The 437 nails hammered into the red leather cover hint at the strange, by our standards, mix that lies inside Recipes and Extracts on Alchemy, Medicine, Metal-Working. . . . To be fair there are recipes for making wine, but that’s as close as these pages come to modern cooking. However, if you’re looking for a recipe to make a dying horse look fat and beautiful, or if you want to get rid of fleas, purify mercury, or even force evil beasts from your home, then this is the manuscript for you.

The cookbook is one of nine alchemical manuscripts acquired by the Science History Institute. One is made of parchment, while the other eight are made of well-preserved paper, which just goes to show that modern paper makers have something to learn from their 15th- and 16th-century counterparts. The manuscripts were written in Italy, Spain, Germany, England, and France; together they make up a world-class collection of alchemical texts now housed in the Othmer Library.

Printing came to alchemical works late. Even when print became commonplace, printers did not expend much effort on early alchemical books. Worse, they were lackadaisical in matching the book to the handwritten manuscript from which it came. For example, the first printed edition of The Precious New Pearl, a treatise by 14th-century alchemist Petrus Bonus, did not include the contents of the whole manuscript. For that reason the most significant work within the new collection is a 15th-century manuscript version of The Precious New Pearl, of which there are only six copies in the world. These copies can be merged to essentially re-create the missing 14th-century original.

(Saved data entries)
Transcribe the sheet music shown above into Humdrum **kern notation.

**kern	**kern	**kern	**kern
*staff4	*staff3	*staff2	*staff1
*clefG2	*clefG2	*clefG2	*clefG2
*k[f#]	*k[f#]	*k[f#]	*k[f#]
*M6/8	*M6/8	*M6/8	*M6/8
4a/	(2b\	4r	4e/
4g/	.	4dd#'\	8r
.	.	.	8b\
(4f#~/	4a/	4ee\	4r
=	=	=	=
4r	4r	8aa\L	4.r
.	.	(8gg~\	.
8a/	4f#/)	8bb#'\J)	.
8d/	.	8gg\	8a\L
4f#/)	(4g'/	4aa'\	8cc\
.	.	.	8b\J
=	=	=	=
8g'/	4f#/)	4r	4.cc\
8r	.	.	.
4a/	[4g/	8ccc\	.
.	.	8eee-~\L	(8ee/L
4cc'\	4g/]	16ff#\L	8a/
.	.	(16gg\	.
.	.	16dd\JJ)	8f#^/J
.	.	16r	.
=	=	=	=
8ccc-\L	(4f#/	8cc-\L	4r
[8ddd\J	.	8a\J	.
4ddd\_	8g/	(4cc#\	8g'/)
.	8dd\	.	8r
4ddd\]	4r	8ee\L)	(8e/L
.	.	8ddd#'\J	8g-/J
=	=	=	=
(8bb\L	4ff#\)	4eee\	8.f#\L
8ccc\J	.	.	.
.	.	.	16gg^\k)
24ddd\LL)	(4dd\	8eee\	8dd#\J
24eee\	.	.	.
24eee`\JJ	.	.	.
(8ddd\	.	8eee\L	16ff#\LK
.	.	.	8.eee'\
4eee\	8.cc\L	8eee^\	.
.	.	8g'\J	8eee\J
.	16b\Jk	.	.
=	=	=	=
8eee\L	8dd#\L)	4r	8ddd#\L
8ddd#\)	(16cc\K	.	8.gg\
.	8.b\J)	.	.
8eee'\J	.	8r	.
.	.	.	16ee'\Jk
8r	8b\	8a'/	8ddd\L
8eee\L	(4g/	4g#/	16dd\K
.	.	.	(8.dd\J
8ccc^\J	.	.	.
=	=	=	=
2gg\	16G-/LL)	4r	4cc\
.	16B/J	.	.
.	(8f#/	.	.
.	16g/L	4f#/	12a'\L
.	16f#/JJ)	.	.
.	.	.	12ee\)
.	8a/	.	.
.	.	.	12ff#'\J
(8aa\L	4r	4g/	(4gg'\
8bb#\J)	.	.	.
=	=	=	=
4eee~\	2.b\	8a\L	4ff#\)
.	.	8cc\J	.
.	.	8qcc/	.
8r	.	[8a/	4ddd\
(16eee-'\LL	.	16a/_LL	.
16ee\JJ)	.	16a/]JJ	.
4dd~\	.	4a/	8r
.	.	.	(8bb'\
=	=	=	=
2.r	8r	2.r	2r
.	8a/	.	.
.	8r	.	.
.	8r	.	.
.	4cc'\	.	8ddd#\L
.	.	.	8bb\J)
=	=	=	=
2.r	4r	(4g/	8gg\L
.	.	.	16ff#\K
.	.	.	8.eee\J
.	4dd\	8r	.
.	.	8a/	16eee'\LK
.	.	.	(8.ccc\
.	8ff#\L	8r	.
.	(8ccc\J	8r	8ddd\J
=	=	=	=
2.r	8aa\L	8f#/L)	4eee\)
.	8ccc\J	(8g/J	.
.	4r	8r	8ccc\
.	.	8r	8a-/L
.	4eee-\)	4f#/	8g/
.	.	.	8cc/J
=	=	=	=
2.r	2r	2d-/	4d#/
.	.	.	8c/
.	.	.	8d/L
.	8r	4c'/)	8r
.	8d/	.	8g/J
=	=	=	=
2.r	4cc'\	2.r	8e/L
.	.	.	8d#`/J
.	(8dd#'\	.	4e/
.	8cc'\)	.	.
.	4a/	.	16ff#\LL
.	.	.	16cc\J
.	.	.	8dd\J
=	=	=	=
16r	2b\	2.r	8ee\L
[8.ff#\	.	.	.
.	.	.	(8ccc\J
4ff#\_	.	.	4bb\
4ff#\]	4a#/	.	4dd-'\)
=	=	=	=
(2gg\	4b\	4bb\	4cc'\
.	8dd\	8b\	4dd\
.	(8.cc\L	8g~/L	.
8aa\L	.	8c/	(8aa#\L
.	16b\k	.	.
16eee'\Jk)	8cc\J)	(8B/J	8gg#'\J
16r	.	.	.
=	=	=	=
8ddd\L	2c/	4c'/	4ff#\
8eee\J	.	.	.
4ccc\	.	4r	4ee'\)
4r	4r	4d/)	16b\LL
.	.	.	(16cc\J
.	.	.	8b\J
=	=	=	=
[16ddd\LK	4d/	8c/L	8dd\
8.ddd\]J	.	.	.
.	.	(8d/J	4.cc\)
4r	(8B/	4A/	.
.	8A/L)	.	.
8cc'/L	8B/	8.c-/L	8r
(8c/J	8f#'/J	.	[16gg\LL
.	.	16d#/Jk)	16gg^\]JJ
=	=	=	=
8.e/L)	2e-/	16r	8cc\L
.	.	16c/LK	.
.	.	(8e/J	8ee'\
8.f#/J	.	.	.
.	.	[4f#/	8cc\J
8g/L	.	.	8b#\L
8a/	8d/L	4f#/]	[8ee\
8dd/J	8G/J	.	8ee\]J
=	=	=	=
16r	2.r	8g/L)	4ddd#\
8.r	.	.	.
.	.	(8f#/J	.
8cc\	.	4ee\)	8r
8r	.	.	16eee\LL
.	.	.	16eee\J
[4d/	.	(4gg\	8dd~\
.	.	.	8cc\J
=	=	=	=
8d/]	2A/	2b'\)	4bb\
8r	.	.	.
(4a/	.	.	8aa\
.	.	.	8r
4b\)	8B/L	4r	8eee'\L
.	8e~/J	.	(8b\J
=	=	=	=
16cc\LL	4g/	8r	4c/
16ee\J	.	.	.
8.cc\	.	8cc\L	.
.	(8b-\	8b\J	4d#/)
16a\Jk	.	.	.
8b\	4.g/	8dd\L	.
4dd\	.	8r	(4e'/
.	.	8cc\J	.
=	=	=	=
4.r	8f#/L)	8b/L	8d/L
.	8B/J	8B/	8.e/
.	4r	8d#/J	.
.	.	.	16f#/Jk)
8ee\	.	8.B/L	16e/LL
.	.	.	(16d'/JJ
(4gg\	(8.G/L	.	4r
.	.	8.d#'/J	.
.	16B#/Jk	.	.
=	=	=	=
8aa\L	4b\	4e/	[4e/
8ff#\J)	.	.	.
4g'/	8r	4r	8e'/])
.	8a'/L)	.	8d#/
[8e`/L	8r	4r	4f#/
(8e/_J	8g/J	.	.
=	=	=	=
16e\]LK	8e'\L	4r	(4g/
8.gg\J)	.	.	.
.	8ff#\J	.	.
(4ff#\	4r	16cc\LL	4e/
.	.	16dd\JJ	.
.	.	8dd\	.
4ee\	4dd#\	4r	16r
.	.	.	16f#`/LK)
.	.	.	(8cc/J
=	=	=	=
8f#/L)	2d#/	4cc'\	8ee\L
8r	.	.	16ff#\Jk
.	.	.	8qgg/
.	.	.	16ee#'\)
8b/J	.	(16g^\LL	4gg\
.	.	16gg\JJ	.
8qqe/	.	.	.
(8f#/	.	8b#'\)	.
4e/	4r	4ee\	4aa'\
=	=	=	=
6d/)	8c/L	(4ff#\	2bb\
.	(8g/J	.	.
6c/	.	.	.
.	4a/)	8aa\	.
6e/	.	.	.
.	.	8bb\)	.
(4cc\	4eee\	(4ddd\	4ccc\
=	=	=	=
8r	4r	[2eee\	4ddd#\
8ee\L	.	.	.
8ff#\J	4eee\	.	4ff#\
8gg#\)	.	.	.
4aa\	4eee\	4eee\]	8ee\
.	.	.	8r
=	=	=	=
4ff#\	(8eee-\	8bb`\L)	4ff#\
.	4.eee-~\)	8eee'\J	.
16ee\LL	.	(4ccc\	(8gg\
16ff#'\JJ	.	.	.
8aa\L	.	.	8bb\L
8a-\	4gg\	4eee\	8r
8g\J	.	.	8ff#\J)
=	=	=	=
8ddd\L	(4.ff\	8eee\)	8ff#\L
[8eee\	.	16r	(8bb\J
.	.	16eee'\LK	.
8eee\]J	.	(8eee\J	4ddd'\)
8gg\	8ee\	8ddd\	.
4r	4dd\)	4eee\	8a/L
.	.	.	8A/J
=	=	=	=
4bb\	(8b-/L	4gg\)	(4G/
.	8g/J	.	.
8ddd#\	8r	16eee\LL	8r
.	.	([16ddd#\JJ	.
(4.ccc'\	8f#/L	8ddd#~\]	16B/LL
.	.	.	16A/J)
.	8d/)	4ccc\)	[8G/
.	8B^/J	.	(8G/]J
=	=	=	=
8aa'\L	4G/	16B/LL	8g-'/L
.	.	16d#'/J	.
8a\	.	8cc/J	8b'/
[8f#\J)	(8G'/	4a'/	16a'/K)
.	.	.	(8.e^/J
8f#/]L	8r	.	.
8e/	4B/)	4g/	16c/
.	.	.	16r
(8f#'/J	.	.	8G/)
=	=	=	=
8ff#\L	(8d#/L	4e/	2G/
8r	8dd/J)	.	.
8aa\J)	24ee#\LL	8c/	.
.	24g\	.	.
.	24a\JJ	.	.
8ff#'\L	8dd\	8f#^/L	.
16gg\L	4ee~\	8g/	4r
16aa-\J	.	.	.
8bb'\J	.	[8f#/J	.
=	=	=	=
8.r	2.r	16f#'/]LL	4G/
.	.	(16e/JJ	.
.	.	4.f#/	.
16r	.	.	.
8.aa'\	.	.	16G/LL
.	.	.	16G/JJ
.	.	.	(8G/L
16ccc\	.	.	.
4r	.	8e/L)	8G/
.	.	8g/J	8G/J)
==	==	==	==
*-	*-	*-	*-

● PROBLEMS TO WORK ON:
- 1) According to the alchemy manuscripts text, how many copies of the 15th-century manuscript version of The Precious New Pearl exist in the world?
- 2) Decide whether each statement agrees with the alchemy manuscripts text, answering yes or no and quoting the words that decide it. (a) All nine manuscripts in the collection are made of paper. (b) The manuscripts are now kept in the Othmer Library. (c) The first printed edition of The Precious New Pearl included the whole manuscript.
- 3) Print the part of the alchemy manuscripts text that opens with the words containing "The cookbook is" and closes with "the Othmer Library.".

● TASK RESPONSES:
- 1) Only six.

- 2)
(a) No: "One is made of parchment, while the other eight are made of well-preserved paper"
(b) Yes: "now housed in the Othmer Library"
(c) No: "did not include the contents of the whole manuscript"

- 3)
The cookbook is one of nine alchemical manuscripts acquired by the Science History Institute. One is made of parchment, while the other eight are made of well-preserved paper, which just goes to show that modern paper makers have something to learn from their 15th- and 16th-century counterparts. The manuscripts were written in Italy, Spain, Germany, England, and France; together they make up a world-class collection of alchemical texts now housed in the Othmer Library.